For sake of improving user experience of bridge we would need enable automated alerts for bridge frontend which require setup of appropriate monitoring.

There two main approaches which make sense for me at the moment.
Health checks. e2e selenium
Real user monitoring. GitHub - akamai/boomerang: End user oriented web performance testing and beaconing

One would be setup of scheduled health checks which would trigger scripted selenium usage of the web application. This would have shortcomings of only detecting already know problems more in line with existing infrastructure of testing. Also the time frame of detection would very large due to the time it takes for this to execute. Also additional flakiness introduced by the complexity of the setup. Similar approach was taken by the wallet team in e2e tests.

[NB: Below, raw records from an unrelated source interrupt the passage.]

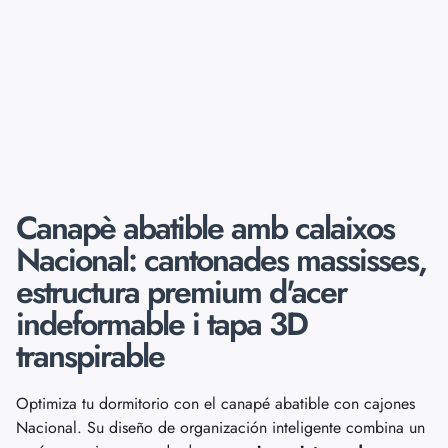
Canapè abatible amb calaixos
Nacional: cantonades massisses,
estructura premium d'acer
indeformable i tapa 3D
transpirable
Optimiza tu dormitorio con el canapé abatible con cajones
Nacional. Su diseño de organización inteligente combina un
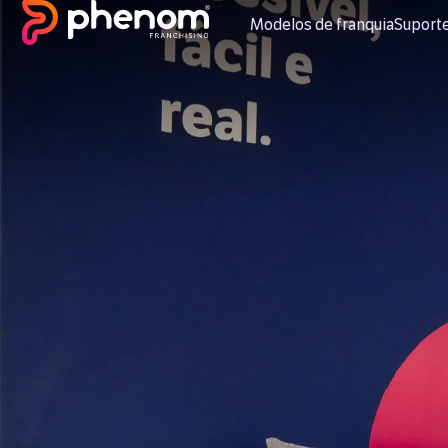
Modelos de franquia
Suport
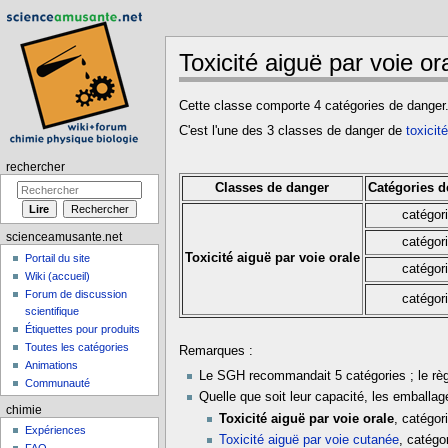
Toxicité aiguë par voie or
Aller à :
navigation
,
rechercher
Cette classe comporte 4 catégories de danger
C'est l'une des 3 classes de danger de
toxicit
rechercher
Classes de danger
Catégories d
catégor
scienceamusante.net
catégor
Toxicité aiguë par voie orale
Portail du site
catégor
Wiki (accueil)
Forum de discussion
catégor
scientifique
Étiquettes pour produits
Toutes les catégories
Remarques :
Animations
Le SGH recommandait 5 catégories ; le règ
Communauté
Quelle que soit leur capacité, les emballa
chimie
Toxicité aiguë par voie orale
, catégor
Expériences
Toxicité aiguë par voie cutanée
, catégo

Real user monitoring would enable to capture general usage/stats of web application.
Capture response codes from all API calls, javascript errors, performance metrics.
All this data would enable us to have simple yet robust detection of incidents.
This kind of service is offered through Google and many more companies.
I would prefer to keep it open source in a spirit of NEAR.
Also with tooling it’s not our intention to spy people, but to collect minimal amount of data
needed for monitoring.

Some people which could help out with this or simply give insight.
@chadoh @alex.shevchenko

3 Likes

Adding also @vgrichina and @frol which could give some input on this.

FYI, we currently have health checks for core bridge components in grafana (only access with credentials).

An idea proposed by @alex.shevchenko was having a regular script that every day sends a transaction back and forth through the bridge (no frontend involved). We can do the same with frontend as proposed by you.

Real user monitoring would enable to capture general usage/stats of web application.
Capture response codes from all API calls, javascript errors, performance metrics.
All this data would enable us to have simple yet robust detection of incidents.

It would be great to collect all logs from all our services (mainly relayers and front end) so in case of any error, we can debug, fix and have appropriate post-mortem easily and faster.

Also with tooling it’s not our intention to spy people, but to collect minimal amount of data
needed for monitoring.

For this purpose we don’t need any type of telemetrics on user side applications, and it doesn’t seem like collecting information from public blockchain is a violation of privacy, so this should not be a concern.

1 Like

Hey @mhala !

Thanks for your suggestions!
Please take a look at the description of the library. It includes the stages of the transfers and it would actually help to monitor the transfers.

What do you think of this architecture?